>>>>

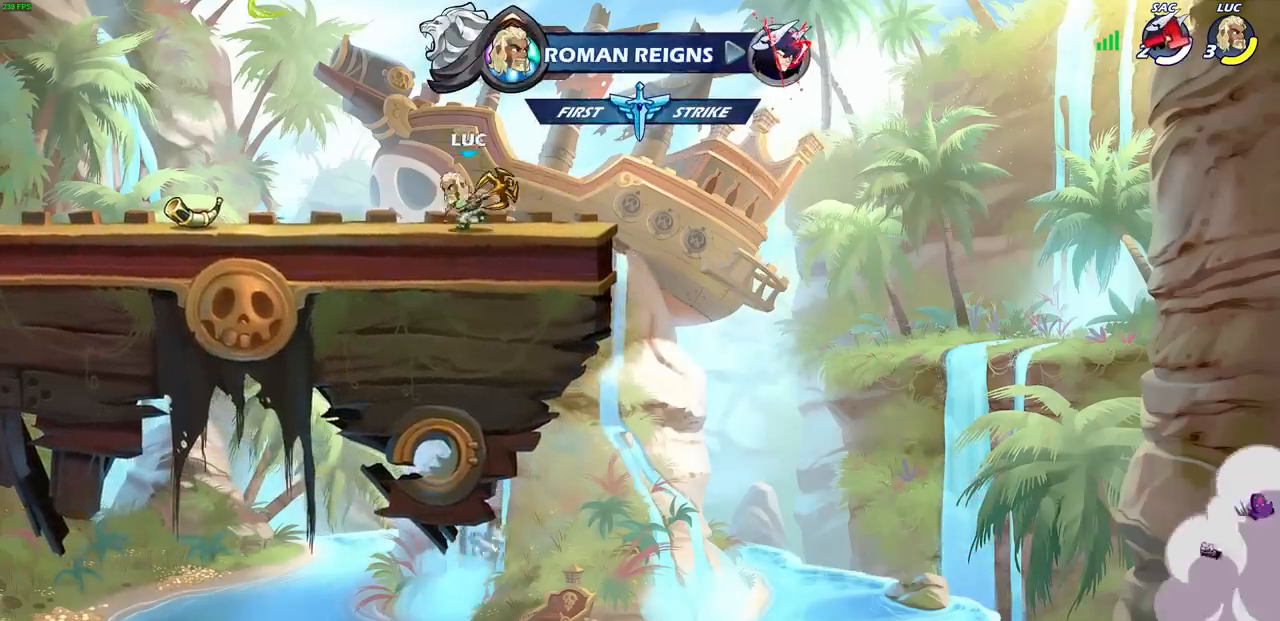
{"buttons": ["CROSS", "R2"], "left_stick": "up-left", "right_stick": "center", "events": [[433, "R2", "down"], [467, "CROSS", "down"]]}
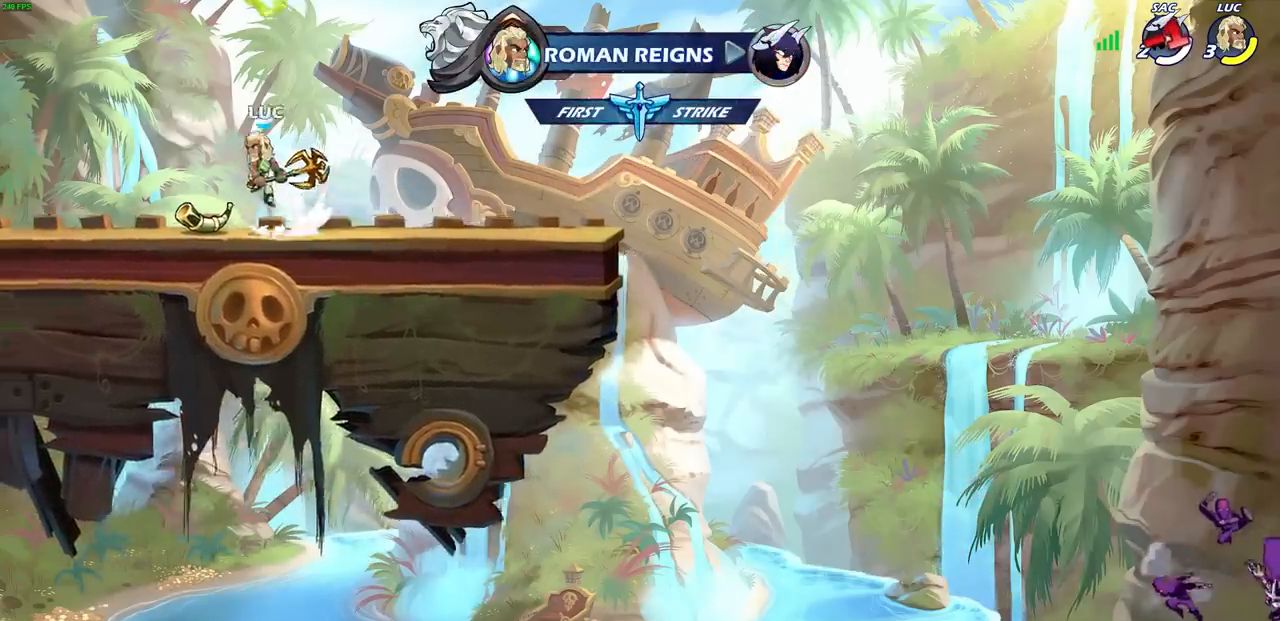
{"buttons": [], "left_stick": "center", "right_stick": "center", "events": [[133, "R2", "up"], [150, "CROSS", "up"], [283, "left_stick", "up-right"], [333, "CIRCLE", "down"], [333, "left_stick", "center"], [450, "CIRCLE", "up"]]}
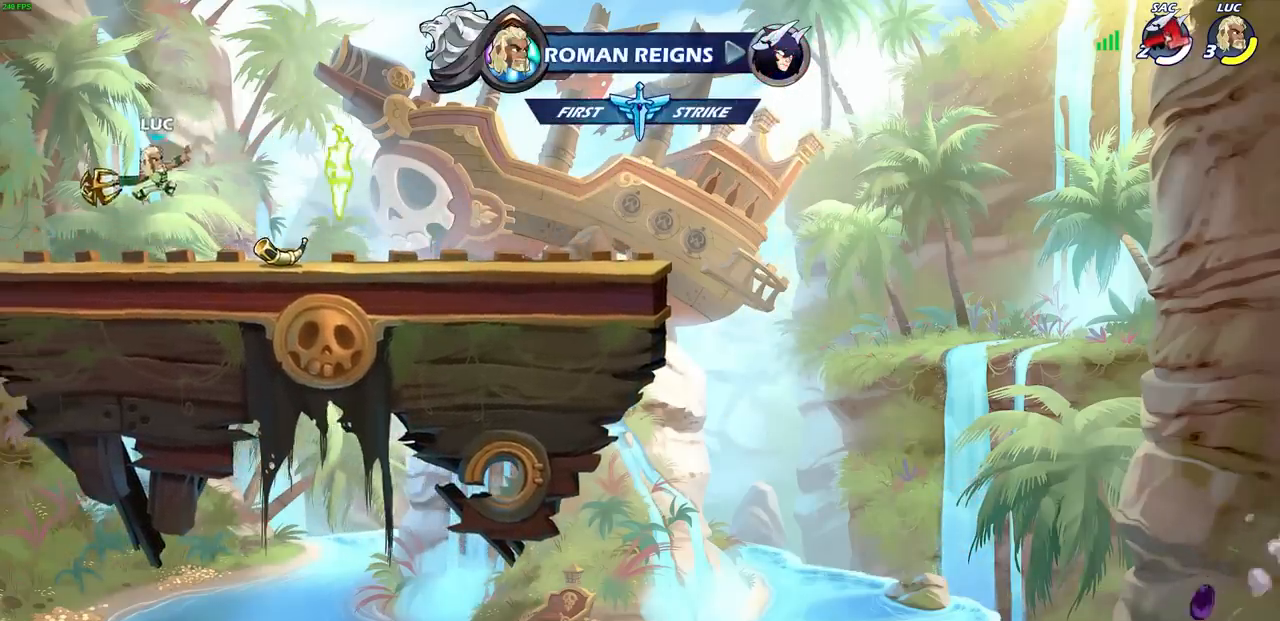
{"buttons": [], "left_stick": "center", "right_stick": "center", "events": []}
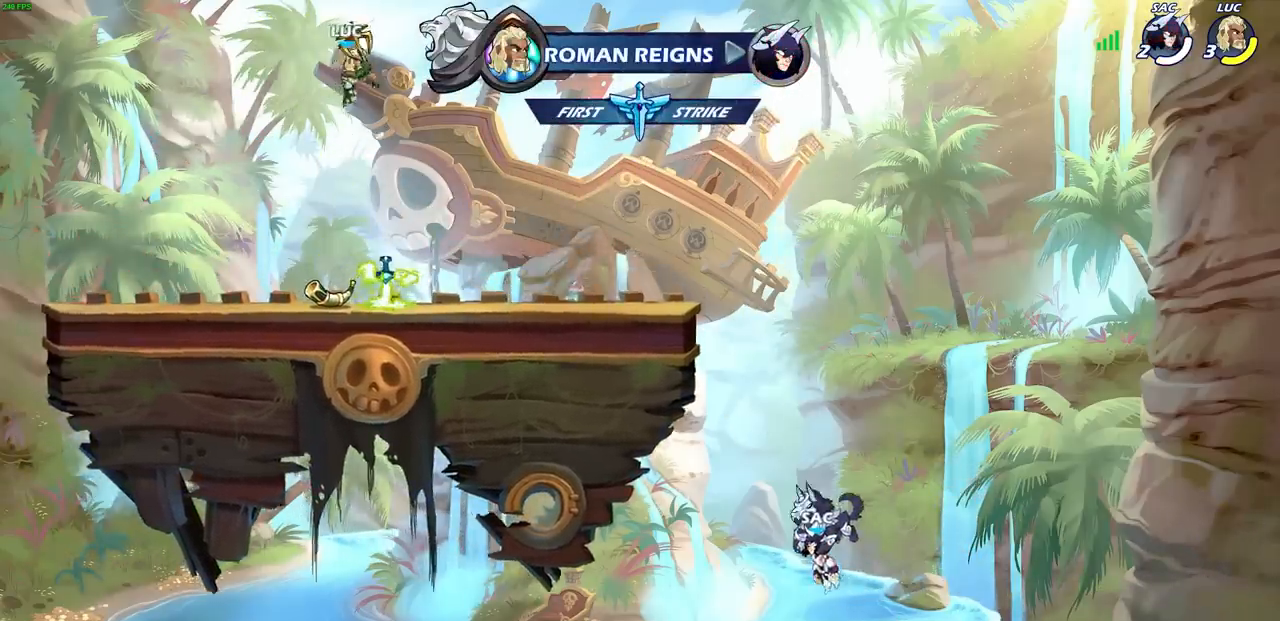
{"buttons": [], "left_stick": "center", "right_stick": "center", "events": [[150, "CROSS", "down"], [200, "left_stick", "up"], [217, "CROSS", "up"], [267, "R1", "down"], [333, "R1", "up"], [367, "left_stick", "center"]]}
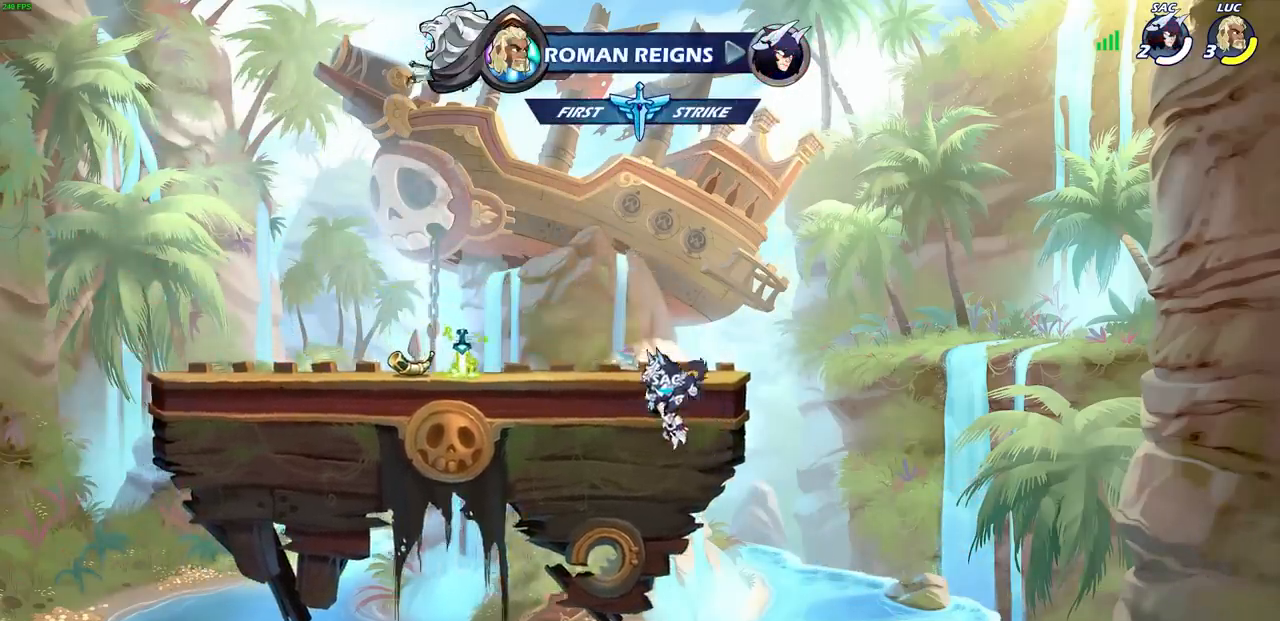
{"buttons": [], "left_stick": "center", "right_stick": "center", "events": []}
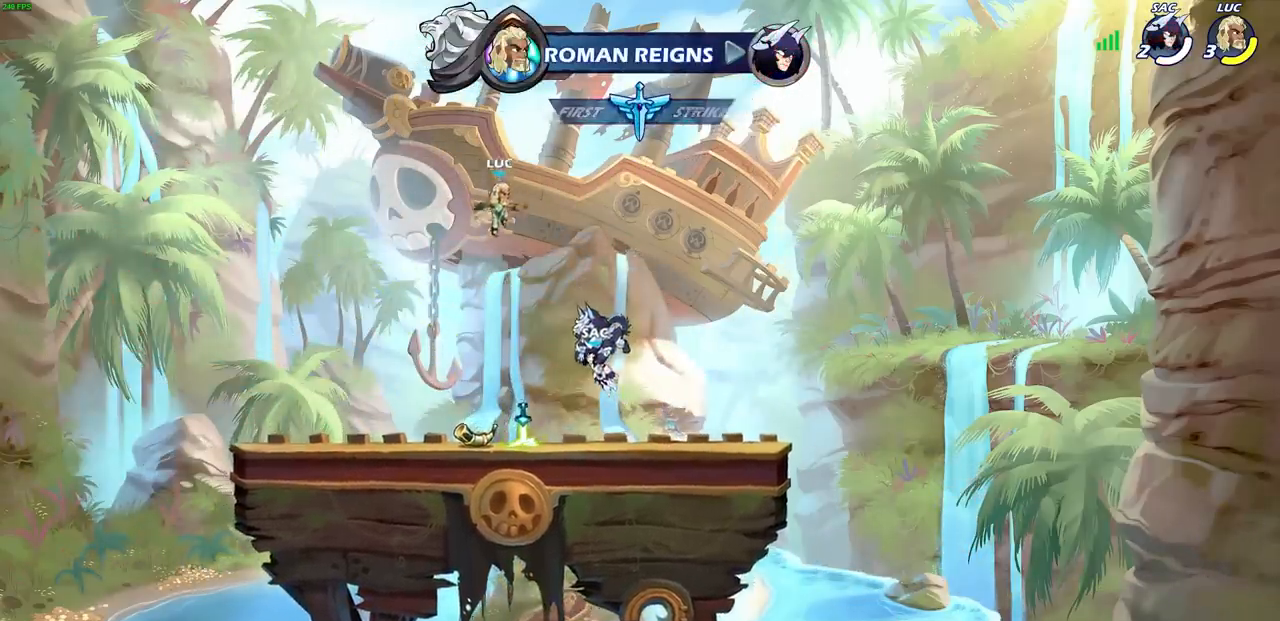
{"buttons": ["R1"], "left_stick": "center", "right_stick": "center", "events": [[467, "R1", "down"]]}
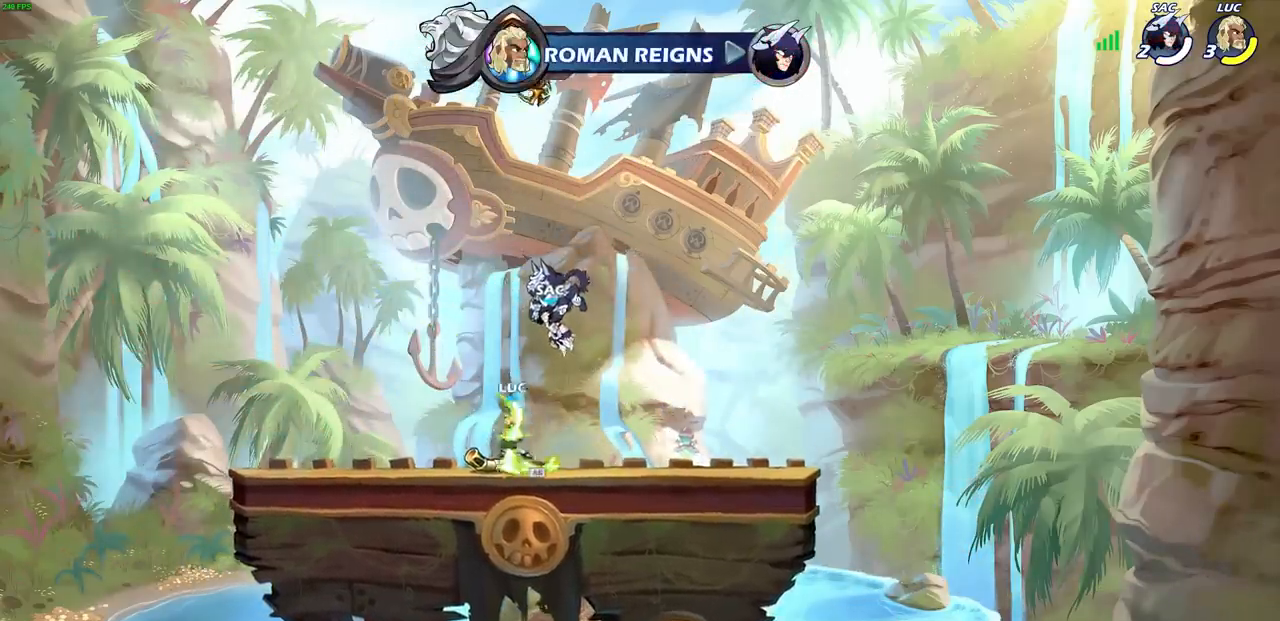
{"buttons": ["R1"], "left_stick": "up", "right_stick": "center", "events": [[50, "CROSS", "down"], [100, "R1", "up"], [167, "CROSS", "up"], [283, "CROSS", "down"], [333, "left_stick", "up"], [383, "CROSS", "up"], [450, "R1", "down"]]}
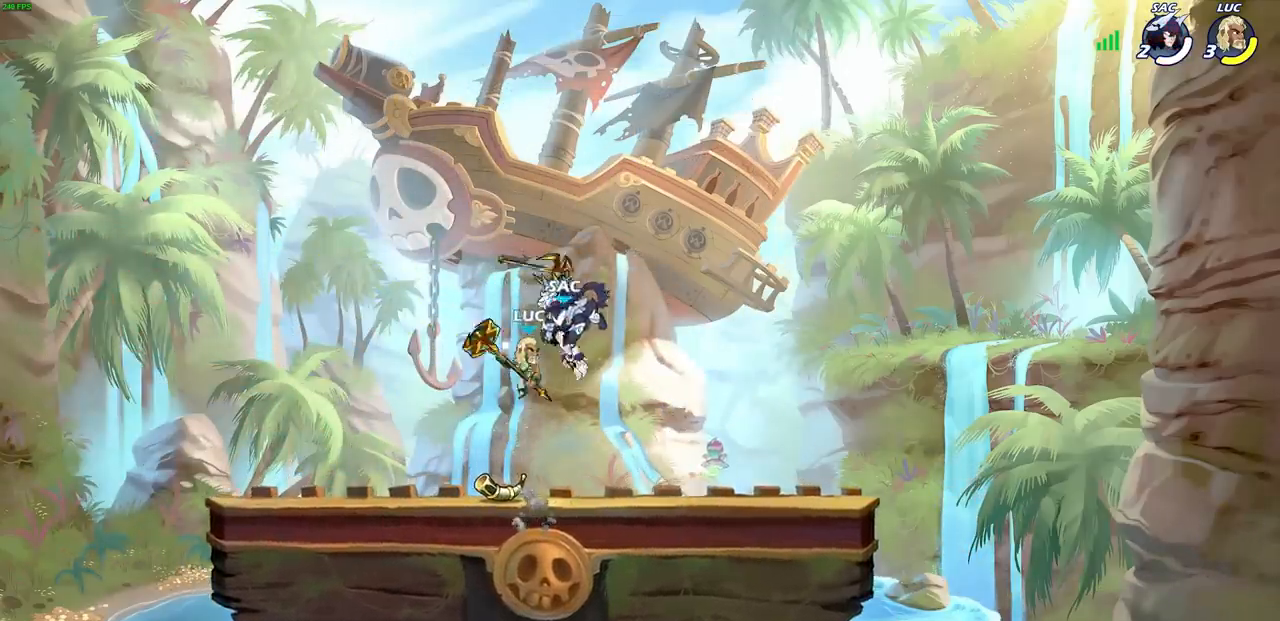
{"buttons": ["R1"], "left_stick": "right", "right_stick": "center", "events": [[33, "R1", "up"], [117, "left_stick", "center"], [283, "left_stick", "right"], [500, "R1", "down"]]}
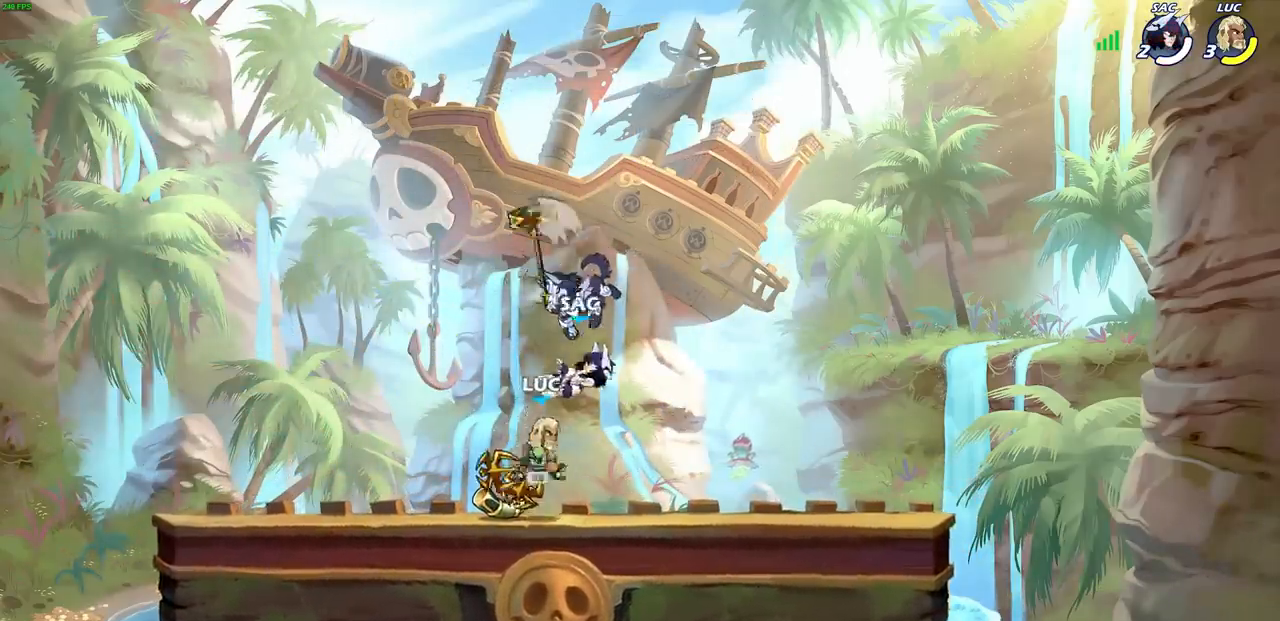
{"buttons": [], "left_stick": "left", "right_stick": "center", "events": [[33, "CROSS", "down"], [100, "CROSS", "up"], [150, "R1", "up"], [350, "left_stick", "center"], [400, "left_stick", "left"]]}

<<<<

Activity → Write every line above out again exactly; pictures do not belong in the copy.

Problem solution →
{"buttons": ["CROSS", "R2"], "left_stick": "up-left", "right_stick": "center", "events": [[433, "R2", "down"], [467, "CROSS", "down"]]}
{"buttons": [], "left_stick": "center", "right_stick": "center", "events": [[133, "R2", "up"], [150, "CROSS", "up"], [283, "left_stick", "up-right"], [333, "CIRCLE", "down"], [333, "left_stick", "center"], [450, "CIRCLE", "up"]]}
{"buttons": [], "left_stick": "center", "right_stick": "center", "events": []}
{"buttons": [], "left_stick": "center", "right_stick": "center", "events": [[150, "CROSS", "down"], [200, "left_stick", "up"], [217, "CROSS", "up"], [267, "R1", "down"], [333, "R1", "up"], [367, "left_stick", "center"]]}
{"buttons": [], "left_stick": "center", "right_stick": "center", "events": []}
{"buttons": ["R1"], "left_stick": "center", "right_stick": "center", "events": [[467, "R1", "down"]]}
{"buttons": ["R1"], "left_stick": "up", "right_stick": "center", "events": [[50, "CROSS", "down"], [100, "R1", "up"], [167, "CROSS", "up"], [283, "CROSS", "down"], [333, "left_stick", "up"], [383, "CROSS", "up"], [450, "R1", "down"]]}
{"buttons": ["R1"], "left_stick": "right", "right_stick": "center", "events": [[33, "R1", "up"], [117, "left_stick", "center"], [283, "left_stick", "right"], [500, "R1", "down"]]}
{"buttons": [], "left_stick": "left", "right_stick": "center", "events": [[33, "CROSS", "down"], [100, "CROSS", "up"], [150, "R1", "up"], [350, "left_stick", "center"], [400, "left_stick", "left"]]}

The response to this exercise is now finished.